Re: [HACKERS] [WIP] [B-Tree] Keep indexes sorted by heap physical location
From
Peter Geoghegan
Date:
On Mon, Jul 24, 2017 at 10:13 AM, Claudio Freire <klaussfreire@gmail.com> wrote: > In most cases, the TID itself can be omitted when the key itself > differs already. > > When a split happens, a TID will be added referring to a real tid from > a child page iff necessary. > > This gives a lot of leeway in choosing the cutoff point, since a > cutoff point is only added when necessary. I agree with all that.

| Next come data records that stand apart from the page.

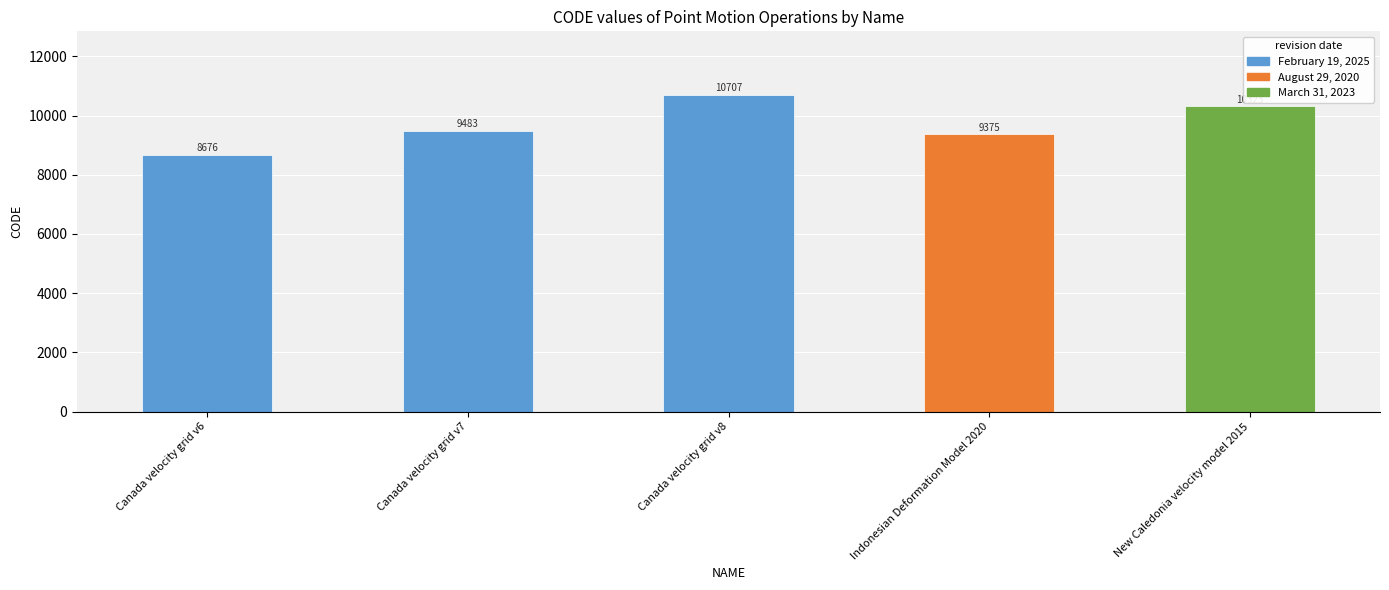

What position from the right is Canada velocity grid v8?

3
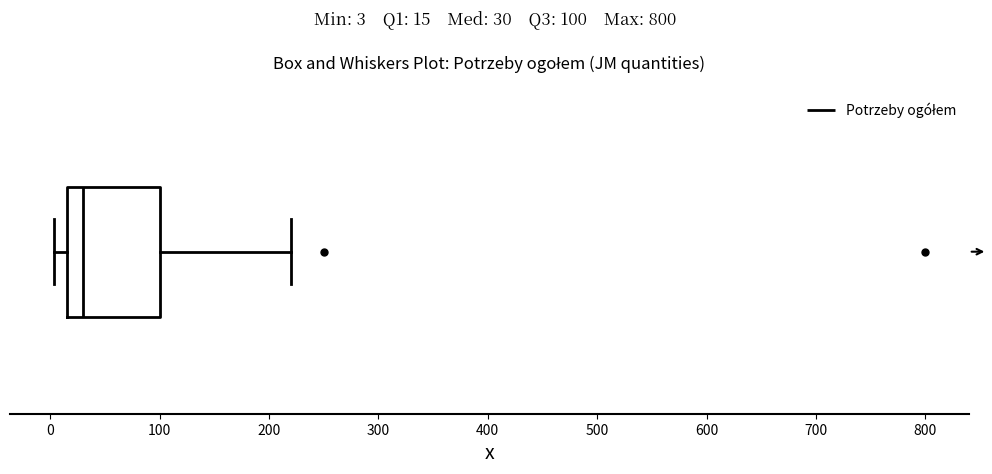

Where does the median line of the box sit on the x-axis? The values are not printed on the chart, so give them approximately, as read against the axis.

30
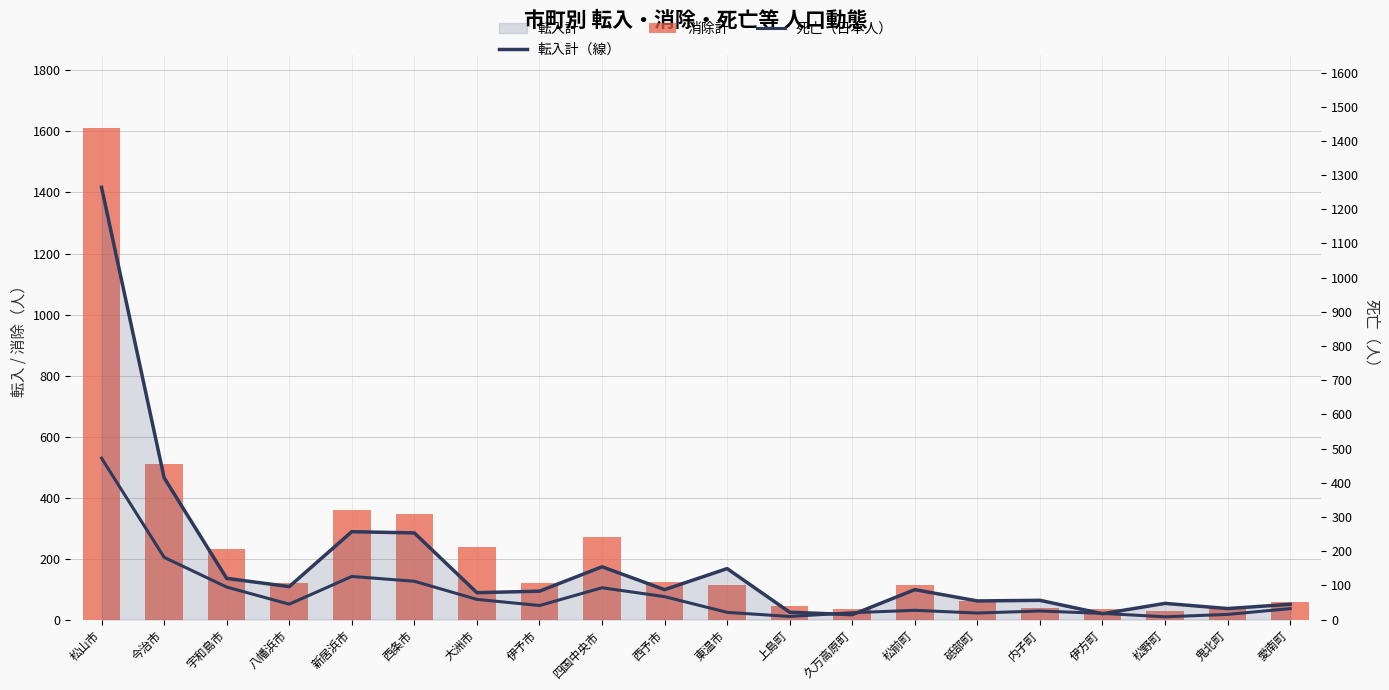

Between 四国中央市 and 西条市, which is larger?

西条市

That just sounds like a basic implementation of suffix truncation, to support making heap TID a part of the keyspace without paying a big cost in fan-in. > Vacuum *might* be able to redistribute tuples too, while holding locks > to all 3 pages (the two children and the parent page), since it can > move the TID to the middle point of two actual child TIDs, mindlessly, > without checking to see if such TID actually exists - it just needs to > choose a TID cutoff point that will distribute item pointers evently. > I haven't tried this, but it is theoretically possible. I don't understand what you mean here. As long as the TIDs are a first class part of the keyspace, what VACUUM does or doesn't do should not matter. Page deletion stashes a TID in the highkey position of a leaf page within _bt_mark_page_halfdead(), but that shouldn't matter to you. I guess you're talking about contriving a TID value that is the mean of two real TID values -- the two that are on each side of the split point during a leaf page split. While that seems possible, I don't see much value in it. Unless you have normalized keys, you can only really truncate whole attributes. And, I think it's a bad idea to truncate anything other than the new high key for leaf pages, with or without normalized keys. Changing the keys once they're in internal pages is never going to be worth it. -- Peter Geoghegan
Re: [HACKERS] [WIP] [B-Tree] Keep indexes sorted by heap physical location
From
Claudio Freire
Date:
On Mon, Jul 24, 2017 at 2:43 PM, Peter Geoghegan <pg@bowt.ie> wrote: > On Mon, Jul 24, 2017 at 10:13 AM, Claudio Freire <klaussfreire@gmail.com> wrote: >> Vacuum *might* be able to redistribute tuples too, while holding locks >> to all 3 pages (the two children and the parent page), since it can >> move the TID to the middle point of two actual child TIDs, mindlessly, >> without checking to see if such TID actually exists - it just needs to >> choose a TID cutoff point that will distribute item pointers evently. >> I haven't tried this, but it is theoretically possible. > > I don't understand what you mean here. As long as the TIDs are a first > class part of the keyspace, what VACUUM does or doesn't do should not > matter. Page deletion stashes a TID in the highkey position of a leaf > page within _bt_mark_page_halfdead(), but that shouldn't matter to > you. > > I guess you're talking about contriving a TID value that is the mean > of two real TID values -- the two that are on each side of the split > point during a leaf page split. While that seems possible, I don't see > much value in it. Unless you have normalized keys, you can only really > truncate whole attributes. And, I think it's a bad idea to truncate > anything other than the new high key for leaf pages, with or without > normalized keys. Changing the keys once they're in internal pages is > never going to be worth it. That's what I'm saying. It might not be worth it. I haven't tested yet.